Thus, even though Brnovich’s team is tempering their efforts by also focusing on potential election fraud, they’re apparently investigating the Trump team’s Arizona pressure campaign. The Republic notes that the request for records from Hobbs’s office is “the first public sign that Brnovich… intends to examine public records in the aftermath of The Republic’s reporting, which first detailed the pressure campaign.”

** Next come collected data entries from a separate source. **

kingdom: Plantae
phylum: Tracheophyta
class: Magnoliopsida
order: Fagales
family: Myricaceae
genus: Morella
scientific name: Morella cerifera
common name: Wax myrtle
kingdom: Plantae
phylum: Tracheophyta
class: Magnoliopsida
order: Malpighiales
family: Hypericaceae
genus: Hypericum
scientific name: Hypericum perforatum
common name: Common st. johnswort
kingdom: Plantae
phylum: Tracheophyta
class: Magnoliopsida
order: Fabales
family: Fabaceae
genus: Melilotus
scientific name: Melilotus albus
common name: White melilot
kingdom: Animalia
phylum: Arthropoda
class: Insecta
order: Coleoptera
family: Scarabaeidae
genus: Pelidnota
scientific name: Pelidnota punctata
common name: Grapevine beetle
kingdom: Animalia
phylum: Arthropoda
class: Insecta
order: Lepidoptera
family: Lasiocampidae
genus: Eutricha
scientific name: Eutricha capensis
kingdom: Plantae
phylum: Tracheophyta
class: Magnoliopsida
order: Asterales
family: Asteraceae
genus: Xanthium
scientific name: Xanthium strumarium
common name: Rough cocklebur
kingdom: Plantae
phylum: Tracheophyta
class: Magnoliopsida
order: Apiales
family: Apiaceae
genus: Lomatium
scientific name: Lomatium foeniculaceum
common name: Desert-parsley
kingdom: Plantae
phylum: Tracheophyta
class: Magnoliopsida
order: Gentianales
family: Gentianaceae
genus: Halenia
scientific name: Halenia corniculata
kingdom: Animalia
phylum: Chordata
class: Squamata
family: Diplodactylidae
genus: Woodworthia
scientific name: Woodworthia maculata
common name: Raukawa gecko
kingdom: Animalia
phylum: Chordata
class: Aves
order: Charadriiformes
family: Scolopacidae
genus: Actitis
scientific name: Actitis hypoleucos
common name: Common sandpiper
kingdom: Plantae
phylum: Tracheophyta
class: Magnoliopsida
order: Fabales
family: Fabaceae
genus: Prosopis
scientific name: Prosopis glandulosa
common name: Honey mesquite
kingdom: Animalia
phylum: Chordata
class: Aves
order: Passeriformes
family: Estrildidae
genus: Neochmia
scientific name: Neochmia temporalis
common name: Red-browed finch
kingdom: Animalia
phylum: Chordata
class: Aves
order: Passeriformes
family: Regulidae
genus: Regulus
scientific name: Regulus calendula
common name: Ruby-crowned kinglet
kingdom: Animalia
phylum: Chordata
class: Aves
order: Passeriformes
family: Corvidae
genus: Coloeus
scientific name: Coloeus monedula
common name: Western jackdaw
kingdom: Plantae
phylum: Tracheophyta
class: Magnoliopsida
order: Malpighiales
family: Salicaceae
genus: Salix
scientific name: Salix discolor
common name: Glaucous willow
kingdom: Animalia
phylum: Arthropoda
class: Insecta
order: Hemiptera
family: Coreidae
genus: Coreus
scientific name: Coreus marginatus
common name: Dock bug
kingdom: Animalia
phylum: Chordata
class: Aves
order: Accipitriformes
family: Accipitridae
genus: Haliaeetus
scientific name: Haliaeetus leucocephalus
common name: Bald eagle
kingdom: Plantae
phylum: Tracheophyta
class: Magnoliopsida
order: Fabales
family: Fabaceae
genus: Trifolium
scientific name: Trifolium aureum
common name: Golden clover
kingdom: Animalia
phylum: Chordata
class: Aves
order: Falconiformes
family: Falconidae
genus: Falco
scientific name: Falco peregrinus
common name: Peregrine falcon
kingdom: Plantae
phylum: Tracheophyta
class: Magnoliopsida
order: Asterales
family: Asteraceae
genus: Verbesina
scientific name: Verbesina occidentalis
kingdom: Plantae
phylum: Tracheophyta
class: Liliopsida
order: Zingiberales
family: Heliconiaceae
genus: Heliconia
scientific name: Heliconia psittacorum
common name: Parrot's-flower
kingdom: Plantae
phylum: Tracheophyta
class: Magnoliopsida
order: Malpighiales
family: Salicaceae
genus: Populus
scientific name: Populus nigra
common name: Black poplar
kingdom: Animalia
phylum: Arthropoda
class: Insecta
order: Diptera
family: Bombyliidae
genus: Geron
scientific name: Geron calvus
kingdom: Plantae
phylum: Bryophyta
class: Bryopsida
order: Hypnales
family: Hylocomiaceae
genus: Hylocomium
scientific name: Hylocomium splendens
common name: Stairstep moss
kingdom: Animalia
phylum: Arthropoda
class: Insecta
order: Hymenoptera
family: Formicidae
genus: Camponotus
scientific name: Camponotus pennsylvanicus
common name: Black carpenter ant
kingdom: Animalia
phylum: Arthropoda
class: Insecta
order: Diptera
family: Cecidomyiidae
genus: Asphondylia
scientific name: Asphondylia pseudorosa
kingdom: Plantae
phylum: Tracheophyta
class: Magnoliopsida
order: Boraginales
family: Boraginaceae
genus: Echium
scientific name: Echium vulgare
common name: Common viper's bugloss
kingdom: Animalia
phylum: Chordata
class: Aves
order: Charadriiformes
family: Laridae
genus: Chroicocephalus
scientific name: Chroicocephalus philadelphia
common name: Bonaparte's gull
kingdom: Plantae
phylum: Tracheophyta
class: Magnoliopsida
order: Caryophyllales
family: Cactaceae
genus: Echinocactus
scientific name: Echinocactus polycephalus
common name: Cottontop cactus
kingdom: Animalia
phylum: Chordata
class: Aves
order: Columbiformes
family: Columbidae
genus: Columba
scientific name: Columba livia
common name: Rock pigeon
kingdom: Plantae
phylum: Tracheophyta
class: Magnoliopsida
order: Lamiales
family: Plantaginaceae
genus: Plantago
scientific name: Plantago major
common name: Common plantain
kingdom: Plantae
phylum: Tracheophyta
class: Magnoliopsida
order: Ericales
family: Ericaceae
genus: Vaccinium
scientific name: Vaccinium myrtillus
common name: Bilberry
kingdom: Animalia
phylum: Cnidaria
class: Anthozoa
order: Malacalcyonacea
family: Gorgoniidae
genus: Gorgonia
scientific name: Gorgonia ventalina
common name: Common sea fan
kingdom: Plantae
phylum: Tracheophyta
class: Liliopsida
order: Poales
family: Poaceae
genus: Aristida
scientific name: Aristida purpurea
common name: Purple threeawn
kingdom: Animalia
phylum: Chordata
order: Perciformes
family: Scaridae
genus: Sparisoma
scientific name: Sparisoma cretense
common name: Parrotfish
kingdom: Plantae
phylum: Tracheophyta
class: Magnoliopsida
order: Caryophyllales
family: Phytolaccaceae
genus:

Trump ally Rudy Giuliani and Arizona state GOP chair Kelli Ward were both involved in imposing that pressure. Maricopa County Supervisor Clint Hickman, a Republican who at the time chaired the board on which he served, even received phone calls from the White House switchboard, with an operator seeking to patch him through to the then-president himself, according to voicemail remarks that were left. Hickman has confirmed that he intentionally let the White House go to voicemail, saying on CNN that “all of these people that called me, it wasn’t stonewalling. We were in litigation at all these points… Whatever needed to be said, needed to be said in a courtroom in front of a judge or a jury.”

As for Brnovich’s request for information from Hobbs about potential illegal voting in Arizona during last year’s presidential election, Hobbs’s team “is waiting for a report from a national organization that works with states across the nation to help identify potential incidents of double voting,” as the Republic summarizes remarks from a spokesperson for Hobbs.

Elsewhere in Arizona, Republicans from the Arizona state Senate have been leading an audit of last year’s election results from Maricopa County, which includes Phoenix, but a review by the Associated Press found that, separate from the so-called audit, county officials had forwarded just one case of potential election fraud to local prosecutors. Just one. Across the entire state as a whole, just four individual cases of election fraud — in a state where well over 3 million ballots were cast last year — had culminated in criminal charges at the time of the report from the Associated Press. The evidence for right-wing claims of systematic fraud is just not there.